Je détourne le regard, mal à l’aise face à cette affirmation, tandis qu’il approche du fils du baron pour l’éloigner de Jeanne. Philippe attrape ma main pour m’entraîner dans la cour jusqu’à rejoindre la maison, nous évitant ainsi une nouvelle effusion de fausse bienveillance. Je crois trembler un peu et je ne parviens pas à définir le sentiment qui prédomine sur les autres et me rend aussi fébrile. Est-ce l’appréhension ? L’excitation ? La peur ?
— Et si je te déçois ? chuchoté-je alors qu’il m’ouvre la porte. Si… si je ne suis pas à la hauteur ?
— Et si tu profitais tout simplement du moment ? Et si on ne se posait pas de questions et qu’on se laissait aller à tout ce qu’on désire ? On est là pour se découvrir, c’est tout. Tu es parfaite et je t’aime, tu ne le sais pas encore, chère épouse ?
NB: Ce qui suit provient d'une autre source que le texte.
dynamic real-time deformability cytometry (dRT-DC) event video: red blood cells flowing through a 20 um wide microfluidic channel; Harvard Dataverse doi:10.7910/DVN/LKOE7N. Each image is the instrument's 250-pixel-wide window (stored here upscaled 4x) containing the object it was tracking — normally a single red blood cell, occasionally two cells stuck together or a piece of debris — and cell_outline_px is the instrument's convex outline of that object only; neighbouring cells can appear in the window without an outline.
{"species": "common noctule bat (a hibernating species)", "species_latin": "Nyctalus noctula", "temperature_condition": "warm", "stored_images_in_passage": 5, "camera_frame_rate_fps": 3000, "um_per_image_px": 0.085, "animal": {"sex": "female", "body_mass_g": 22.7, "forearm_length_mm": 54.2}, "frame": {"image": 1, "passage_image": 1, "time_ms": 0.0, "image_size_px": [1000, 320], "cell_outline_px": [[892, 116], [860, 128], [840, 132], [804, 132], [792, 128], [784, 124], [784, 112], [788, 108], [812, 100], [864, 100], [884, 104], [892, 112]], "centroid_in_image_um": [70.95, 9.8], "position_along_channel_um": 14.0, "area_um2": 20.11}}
— C’est facile à dire pour toi, bougonné-je en le suivant dans les escaliers, tu es déjà expérimenté, tu sais ce que tu fais alors que je vais avoir l’air gauche et incertaine…
Philippe ne me répond pas immédiatement et j’essaie de faire taire cette appréhension ridicule. Il a raison après tout. Jusqu’à présent, tout s’est très bien passé entre nous et c’est simplement la continuité de ce que nous vivons depuis des semaines. Oui, on ne peut pas dire que je sois totalement inexpérimentée, finalement… Et ce soir, je vais perdre le peu de vertu qu’il me reste.